Program in Regulatory Science Clinical Trial Designs
The work of the Program in Regulatory Science focuses on the development, application, theoretical study, and software for innovative clinical trial designs. Areas of our research include:
We study platform designs, which allow investigators to add new and remove existing experimental arms on a clinical study, either when new experimental drugs become available, or when sufficient information on the efficacy of an experimental treatment has been gathered. Although controlled multi-arm trials are more efficient than two-arm studies, because the control arm is not replicated to evaluate multiple treatments, they are rarely utilized. A drawback is the requirement that all therapies, often drugs from different companies, must be available for testing at the onset of the trial. Platform trials, by contrast, remedy this constraint and can substantially improve the efficiency of screening studies that evaluate new treatments in their early stages of development.
Read more: Ventz et al 2017, Designing Clinical Trials That Accept New Arms: An Example in Metastatic Breast Cancer, Journal of Clinical Oncology
Definition of Adaptive Randomization Probabilities
We propose new Bayesian response-adaptive randomization rules. Most response-adaptive randomization schemes have been designed to increase the number of patients that receive an effective treatment during the clinical trial. We developed approaches to translate early evidence and available information on treatments into suitable randomization probabilities during the course of the study. In multi-arm studies, we define Bayesian randomization probabilities that, at completion of the study, minimize uncertainty of the treatment effects of multiple experimental arms as quantified by standard statistical metrics.
Read more: Trippa et al 2012, Bayesian adaptive randomized trial design for patients with recurrent glioblastoma, Journal of Clinical Oncology
Biomarker-Driven Clinical Trials
Biomarkers define patient subgroups, which are fundamental in clinical studies where investigators expect different treatment effects across biomarker profiles; the primary goal is to identify the subpopulation for which the experimental therapy shows evidence of treatment efficacy and to exclude other subpopulations for which it does not. To facilitate this, Bayesian response-adaptive designs map accumulating information on experimental treatments into randomization probabilities that vary across patient subgroups. We recently studied the use of Bayesian adaptive randomization in basket clinical trials, which enroll multiple cancer types. We modeled the treatment effects by allowing variations both across cancer types and across biomarker subgroups.
Read more: Trippa Alexander 2016, Bayesian Baskets: A Novel Design for Biomarker-Based Clinical Trials, Journal of Clinical Oncology
Joint Modeling of Multiple Endpoints
Our collaborations motivated work on joint Bayesian modeling of surrogate and primary endpoints. The goal of this work is to produce randomization probabilities that mirror, during the course of the clinical trial, both early efficacy results for surrogate endpoints and preliminary evidence of treatment effects for primary endpoints. In cancer trials, we use the duration of progression-free status to predict patient survival using Bayesian methods. Joint modeling of multiple endpoints allows us to use adaptive randomization in clinical settings where the primary outcome becomes available months or years after treatment assignment.

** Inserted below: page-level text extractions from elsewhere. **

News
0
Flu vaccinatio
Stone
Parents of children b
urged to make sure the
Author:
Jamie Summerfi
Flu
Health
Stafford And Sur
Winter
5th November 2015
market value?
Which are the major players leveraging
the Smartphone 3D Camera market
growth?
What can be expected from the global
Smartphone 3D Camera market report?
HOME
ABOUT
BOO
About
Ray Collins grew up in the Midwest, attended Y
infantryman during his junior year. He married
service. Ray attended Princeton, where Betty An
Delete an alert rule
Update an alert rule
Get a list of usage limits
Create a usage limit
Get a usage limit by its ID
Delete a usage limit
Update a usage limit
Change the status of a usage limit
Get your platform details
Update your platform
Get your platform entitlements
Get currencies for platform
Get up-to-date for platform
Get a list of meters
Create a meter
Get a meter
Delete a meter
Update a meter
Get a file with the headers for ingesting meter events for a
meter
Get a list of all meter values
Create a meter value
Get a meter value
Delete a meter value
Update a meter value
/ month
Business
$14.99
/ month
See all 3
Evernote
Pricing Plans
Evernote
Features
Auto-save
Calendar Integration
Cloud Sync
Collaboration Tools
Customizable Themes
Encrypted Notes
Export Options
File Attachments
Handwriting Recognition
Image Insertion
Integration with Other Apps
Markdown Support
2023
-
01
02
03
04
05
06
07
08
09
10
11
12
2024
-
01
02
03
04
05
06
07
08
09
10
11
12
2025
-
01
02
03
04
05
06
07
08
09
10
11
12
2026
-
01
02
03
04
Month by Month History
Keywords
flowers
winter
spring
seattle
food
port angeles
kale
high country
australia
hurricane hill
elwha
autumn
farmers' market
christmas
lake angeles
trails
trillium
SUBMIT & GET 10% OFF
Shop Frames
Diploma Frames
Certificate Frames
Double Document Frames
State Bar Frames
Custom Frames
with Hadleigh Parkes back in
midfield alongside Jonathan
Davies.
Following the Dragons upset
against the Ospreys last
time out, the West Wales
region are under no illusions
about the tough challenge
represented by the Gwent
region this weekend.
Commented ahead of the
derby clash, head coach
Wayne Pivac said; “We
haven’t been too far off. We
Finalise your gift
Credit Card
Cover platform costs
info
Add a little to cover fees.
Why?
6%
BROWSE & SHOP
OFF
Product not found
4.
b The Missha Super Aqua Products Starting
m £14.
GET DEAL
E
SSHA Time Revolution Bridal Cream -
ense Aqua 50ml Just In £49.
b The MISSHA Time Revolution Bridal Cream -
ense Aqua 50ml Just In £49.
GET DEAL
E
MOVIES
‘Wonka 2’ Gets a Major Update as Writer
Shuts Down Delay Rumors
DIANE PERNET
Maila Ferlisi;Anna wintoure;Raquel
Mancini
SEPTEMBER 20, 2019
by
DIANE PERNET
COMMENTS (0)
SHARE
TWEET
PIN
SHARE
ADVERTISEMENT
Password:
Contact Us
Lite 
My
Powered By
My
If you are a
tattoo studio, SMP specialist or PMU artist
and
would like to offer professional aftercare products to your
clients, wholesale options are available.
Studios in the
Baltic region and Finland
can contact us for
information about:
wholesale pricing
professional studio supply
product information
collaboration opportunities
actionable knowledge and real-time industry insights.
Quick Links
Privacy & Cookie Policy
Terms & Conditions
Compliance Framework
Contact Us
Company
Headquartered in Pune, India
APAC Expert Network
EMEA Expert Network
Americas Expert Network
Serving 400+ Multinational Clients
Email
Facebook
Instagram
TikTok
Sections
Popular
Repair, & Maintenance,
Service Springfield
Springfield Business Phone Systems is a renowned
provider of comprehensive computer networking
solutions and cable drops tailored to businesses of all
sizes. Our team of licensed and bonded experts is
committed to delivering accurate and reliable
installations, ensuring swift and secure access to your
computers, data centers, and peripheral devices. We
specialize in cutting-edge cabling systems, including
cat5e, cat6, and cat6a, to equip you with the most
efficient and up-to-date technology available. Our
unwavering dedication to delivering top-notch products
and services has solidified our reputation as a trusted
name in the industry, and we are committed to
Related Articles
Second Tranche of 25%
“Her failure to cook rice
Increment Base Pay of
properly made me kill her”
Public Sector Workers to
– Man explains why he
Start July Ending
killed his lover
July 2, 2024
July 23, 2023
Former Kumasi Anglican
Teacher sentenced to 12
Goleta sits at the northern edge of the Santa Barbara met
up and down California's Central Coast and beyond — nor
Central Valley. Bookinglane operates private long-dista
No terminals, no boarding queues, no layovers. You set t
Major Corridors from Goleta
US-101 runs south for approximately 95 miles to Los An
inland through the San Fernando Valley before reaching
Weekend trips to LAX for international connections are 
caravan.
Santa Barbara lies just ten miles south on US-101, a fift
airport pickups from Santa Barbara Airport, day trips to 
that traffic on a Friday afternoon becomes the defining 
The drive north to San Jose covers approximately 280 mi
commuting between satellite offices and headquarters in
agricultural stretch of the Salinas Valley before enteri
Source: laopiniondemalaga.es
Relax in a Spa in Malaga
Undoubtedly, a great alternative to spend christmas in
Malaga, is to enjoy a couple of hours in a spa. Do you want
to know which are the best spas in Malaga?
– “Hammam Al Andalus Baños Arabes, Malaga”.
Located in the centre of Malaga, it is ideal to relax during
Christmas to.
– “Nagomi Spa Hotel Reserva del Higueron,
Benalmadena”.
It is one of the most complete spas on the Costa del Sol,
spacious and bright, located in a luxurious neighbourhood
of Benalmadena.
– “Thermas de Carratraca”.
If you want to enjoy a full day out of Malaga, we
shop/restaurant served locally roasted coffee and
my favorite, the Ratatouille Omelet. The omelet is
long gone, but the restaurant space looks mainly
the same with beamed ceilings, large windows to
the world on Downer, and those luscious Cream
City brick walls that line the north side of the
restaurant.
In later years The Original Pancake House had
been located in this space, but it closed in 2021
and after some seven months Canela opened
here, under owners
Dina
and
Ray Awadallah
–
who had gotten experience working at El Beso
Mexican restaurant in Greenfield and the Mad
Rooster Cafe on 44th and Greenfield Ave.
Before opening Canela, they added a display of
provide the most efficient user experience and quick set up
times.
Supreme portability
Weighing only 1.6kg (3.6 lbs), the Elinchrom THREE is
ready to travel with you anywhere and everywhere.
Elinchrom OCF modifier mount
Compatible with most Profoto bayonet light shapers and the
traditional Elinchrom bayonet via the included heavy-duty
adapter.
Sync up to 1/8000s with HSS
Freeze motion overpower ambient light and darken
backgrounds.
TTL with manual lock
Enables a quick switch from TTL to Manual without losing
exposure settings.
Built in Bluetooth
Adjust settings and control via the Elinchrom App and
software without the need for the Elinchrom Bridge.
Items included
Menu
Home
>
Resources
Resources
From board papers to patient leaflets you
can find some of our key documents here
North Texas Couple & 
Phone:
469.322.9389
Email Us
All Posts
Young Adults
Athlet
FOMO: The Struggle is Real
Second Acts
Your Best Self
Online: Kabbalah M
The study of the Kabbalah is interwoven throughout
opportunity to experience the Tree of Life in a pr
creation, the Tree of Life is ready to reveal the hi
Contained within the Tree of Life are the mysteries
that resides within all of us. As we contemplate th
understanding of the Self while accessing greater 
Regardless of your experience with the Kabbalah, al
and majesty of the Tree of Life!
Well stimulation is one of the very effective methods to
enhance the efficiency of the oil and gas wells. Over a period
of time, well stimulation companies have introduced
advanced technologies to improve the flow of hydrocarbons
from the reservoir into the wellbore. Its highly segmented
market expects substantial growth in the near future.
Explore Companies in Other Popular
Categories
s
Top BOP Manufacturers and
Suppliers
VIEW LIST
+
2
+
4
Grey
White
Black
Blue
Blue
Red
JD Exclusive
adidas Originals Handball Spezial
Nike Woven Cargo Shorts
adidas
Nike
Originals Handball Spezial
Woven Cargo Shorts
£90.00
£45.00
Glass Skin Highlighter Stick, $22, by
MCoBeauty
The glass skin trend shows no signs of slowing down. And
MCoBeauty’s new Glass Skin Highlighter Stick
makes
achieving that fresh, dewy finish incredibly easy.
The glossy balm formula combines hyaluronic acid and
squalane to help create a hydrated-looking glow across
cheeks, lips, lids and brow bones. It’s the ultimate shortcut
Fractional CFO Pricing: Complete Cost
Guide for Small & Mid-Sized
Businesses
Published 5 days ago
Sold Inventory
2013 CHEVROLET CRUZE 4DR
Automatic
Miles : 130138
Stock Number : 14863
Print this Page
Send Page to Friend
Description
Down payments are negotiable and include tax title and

Read more: Trippa et al 2015, Combining progression-free survival and overall survival as a novel composite endpoint for glioblastoma trials, Neuro Oncology
False Positive Results, P-values and Bayesian Studies
We propose and study methods that allow frequentist analyses, including rigorous p-values and confidence intervals, at completion of Bayesian clinical trials. Clinicians, scientific review panels, and other stakeholders in the clinical trials arena are familiar with key statistical concepts from the frequentist literature: type I error rates, hypothesis testing and confidence intervals to name a few. Methodologies that combine Bayesian designs and frequentist analyses can accelerate the adoption of innovative adaptive designs, and simplify their acceptance from stakeholders involved in clinical studies.